About this task:
Please answer these questions from the text about Sqoop:
(a) At what percentage were the map tasks stuck?
(b) From which state to which state did each task attempt transition in the log lines?
(c) What was logged after those lines?

Document text:

When I was executing Sqoop along with other YARN applications it usually didn't have enough resources so map tasks was always stuck at 0%. I went to the driver logs and the last lines of the logs had something like:
2017-02-01 14:54:48,638 INFO [AsyncDispatcher event handler] org.apache.hadoop.mapreduce.v2.app.job.impl.TaskAttemptImpl: attempt_1484947659248_0500_m_000000_0 TaskAttempt Transitioned from NEW to UNASSIGNED
2017-02-01 14:54:48,638 INFO [AsyncDispatcher event handler] org.apache.hadoop.mapreduce.v2.app.job.impl.TaskAttemptImpl: attempt_1484947659248_0500_m_000001_0 TaskAttempt Transitioned from NEW to UNASSIGNED
2017-02-01 14:54:48,638 INFO [AsyncDispatcher event handler] org.apache.hadoop.mapreduce.v2.app.job.impl.TaskAttemptImpl: attempt_1484947659248_0500_m_000002_0 TaskAttempt Transitioned from NEW to UNASSIGNED
2017-02-01 14:54:48,638 INFO [AsyncDispatcher event handler] org.apache.hadoop.mapreduce.v2.app.job.impl.TaskAttemptImpl: attempt_1484947659248_0500_m_000003_0 TaskAttempt Transitioned from NEW to UNASSIGNED
2017-02-01 14:54:48,639 INFO [AsyncDispatcher event handler] org.apache.hadoop.mapreduce.v2.app.job.impl.TaskAttemptImpl: attempt_1484947659248_0500_m_000004_0 TaskAttempt Transitioned from NEW to UNASSIGNED
2017-02-01 14:54:48,639 INFO [AsyncDispatcher event handler] org.apache.hadoop.mapreduce.v2.app.job.impl.TaskAttemptImpl: attempt_1484947659248_0500_m_000005_0 TaskAttempt Transitioned from NEW to UNASSIGNED
After this, nothing is logged and sqoop is still at 0%.

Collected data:
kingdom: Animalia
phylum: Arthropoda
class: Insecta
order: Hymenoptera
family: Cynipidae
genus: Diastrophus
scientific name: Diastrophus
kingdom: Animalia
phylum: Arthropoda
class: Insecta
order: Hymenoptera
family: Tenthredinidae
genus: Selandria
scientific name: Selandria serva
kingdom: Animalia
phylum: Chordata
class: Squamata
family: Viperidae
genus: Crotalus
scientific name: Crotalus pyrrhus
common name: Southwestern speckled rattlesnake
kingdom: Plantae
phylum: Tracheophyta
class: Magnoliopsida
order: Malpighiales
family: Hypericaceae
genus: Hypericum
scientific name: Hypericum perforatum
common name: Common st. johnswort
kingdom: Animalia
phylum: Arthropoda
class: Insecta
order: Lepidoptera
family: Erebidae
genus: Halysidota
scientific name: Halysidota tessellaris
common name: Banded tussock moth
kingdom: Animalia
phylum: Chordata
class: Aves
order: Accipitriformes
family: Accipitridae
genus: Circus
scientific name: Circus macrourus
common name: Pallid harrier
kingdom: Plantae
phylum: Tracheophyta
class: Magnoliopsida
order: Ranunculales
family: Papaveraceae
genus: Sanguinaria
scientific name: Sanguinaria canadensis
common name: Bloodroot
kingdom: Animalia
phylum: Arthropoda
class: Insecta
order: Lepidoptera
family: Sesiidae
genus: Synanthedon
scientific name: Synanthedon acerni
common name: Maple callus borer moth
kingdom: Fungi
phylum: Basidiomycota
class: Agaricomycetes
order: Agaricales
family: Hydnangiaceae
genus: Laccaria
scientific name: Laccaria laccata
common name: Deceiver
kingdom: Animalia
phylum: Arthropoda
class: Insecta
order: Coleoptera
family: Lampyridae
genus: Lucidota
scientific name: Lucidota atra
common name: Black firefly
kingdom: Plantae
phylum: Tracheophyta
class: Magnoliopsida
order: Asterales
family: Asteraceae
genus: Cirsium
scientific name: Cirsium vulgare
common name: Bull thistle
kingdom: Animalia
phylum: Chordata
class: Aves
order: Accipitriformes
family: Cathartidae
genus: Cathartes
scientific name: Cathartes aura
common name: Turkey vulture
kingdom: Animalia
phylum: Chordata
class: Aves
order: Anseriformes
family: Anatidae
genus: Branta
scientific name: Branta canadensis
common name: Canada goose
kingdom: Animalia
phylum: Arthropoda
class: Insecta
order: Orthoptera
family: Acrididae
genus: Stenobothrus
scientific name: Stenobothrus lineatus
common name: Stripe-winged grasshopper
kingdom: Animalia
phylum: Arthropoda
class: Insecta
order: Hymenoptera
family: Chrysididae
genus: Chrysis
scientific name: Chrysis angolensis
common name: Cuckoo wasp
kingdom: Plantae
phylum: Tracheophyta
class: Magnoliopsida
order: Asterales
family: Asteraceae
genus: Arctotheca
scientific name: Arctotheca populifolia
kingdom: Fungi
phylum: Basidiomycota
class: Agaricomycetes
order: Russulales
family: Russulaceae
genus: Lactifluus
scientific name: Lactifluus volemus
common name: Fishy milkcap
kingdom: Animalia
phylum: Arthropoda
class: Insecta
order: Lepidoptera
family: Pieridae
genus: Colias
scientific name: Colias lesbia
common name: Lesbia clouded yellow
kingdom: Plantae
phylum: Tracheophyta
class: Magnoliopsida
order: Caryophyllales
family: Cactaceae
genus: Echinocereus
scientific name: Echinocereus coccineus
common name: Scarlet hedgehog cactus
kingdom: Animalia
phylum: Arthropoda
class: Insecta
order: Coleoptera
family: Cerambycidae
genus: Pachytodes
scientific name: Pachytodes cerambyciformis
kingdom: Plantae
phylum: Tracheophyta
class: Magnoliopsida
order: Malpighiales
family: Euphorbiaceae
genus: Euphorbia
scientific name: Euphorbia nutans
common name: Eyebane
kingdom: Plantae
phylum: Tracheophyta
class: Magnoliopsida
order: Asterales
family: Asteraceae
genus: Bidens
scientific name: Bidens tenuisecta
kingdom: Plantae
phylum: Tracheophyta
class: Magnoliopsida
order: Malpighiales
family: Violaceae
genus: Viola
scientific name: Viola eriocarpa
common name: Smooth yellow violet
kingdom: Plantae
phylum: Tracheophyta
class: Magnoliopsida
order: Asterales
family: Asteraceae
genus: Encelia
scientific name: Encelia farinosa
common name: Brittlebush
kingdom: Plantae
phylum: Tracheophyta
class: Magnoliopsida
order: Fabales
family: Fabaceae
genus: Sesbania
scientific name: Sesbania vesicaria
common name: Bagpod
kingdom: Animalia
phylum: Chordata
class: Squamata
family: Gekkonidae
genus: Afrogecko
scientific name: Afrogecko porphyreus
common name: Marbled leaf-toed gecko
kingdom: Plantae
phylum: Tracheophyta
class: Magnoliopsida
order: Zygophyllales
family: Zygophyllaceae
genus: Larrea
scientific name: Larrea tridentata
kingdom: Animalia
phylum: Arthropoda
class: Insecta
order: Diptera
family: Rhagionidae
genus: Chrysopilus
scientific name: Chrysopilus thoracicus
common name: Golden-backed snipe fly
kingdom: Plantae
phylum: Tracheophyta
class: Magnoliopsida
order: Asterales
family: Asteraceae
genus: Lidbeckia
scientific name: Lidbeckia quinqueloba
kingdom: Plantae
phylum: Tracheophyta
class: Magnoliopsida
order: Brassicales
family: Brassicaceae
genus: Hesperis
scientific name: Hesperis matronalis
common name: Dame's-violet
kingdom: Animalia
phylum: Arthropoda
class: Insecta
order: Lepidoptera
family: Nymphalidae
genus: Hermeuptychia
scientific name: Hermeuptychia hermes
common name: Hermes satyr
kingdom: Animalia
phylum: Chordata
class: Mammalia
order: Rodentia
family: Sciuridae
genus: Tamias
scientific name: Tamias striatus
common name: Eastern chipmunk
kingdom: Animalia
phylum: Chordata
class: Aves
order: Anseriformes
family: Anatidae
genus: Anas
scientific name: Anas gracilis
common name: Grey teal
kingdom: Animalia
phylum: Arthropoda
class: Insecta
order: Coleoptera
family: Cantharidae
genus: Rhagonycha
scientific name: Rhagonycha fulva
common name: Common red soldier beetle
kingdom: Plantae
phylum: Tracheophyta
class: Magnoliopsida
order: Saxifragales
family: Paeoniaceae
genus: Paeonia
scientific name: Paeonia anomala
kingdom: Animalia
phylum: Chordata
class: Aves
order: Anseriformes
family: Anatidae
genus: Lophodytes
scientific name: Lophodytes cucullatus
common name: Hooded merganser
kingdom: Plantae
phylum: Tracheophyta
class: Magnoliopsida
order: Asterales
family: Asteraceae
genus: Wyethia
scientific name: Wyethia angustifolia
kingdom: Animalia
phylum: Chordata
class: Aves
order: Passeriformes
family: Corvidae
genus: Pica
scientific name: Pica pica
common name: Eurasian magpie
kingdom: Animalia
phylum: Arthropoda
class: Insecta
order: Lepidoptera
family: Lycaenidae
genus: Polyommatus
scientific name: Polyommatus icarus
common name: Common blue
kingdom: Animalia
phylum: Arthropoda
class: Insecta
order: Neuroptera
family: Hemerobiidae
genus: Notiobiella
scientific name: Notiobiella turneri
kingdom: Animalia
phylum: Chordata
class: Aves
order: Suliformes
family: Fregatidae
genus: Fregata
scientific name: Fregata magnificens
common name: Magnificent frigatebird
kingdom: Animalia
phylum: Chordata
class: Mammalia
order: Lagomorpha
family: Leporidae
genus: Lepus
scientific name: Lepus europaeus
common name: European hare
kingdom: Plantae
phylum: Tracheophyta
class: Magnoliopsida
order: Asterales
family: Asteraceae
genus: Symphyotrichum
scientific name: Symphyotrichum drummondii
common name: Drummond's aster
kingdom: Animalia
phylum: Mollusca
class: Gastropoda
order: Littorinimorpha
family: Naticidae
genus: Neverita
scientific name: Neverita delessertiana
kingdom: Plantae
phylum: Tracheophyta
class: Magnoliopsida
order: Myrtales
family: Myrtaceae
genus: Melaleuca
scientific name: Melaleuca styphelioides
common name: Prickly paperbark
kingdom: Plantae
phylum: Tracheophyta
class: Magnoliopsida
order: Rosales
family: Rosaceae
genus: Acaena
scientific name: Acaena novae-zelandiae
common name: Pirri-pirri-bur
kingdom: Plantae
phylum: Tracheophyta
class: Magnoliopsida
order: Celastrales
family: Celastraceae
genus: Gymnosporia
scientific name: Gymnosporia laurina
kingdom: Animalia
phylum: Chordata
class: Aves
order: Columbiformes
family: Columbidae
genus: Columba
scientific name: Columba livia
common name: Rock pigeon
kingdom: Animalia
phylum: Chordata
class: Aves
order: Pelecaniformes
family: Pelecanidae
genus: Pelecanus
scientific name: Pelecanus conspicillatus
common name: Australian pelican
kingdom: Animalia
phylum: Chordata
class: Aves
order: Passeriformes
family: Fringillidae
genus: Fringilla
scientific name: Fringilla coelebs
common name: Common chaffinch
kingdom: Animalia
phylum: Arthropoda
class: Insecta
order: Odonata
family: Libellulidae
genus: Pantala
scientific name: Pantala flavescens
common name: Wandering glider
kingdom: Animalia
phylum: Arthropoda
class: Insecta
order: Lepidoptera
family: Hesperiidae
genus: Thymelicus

Response to this task:
(a) 0%
(b) From NEW to UNASSIGNED
(c) Nothing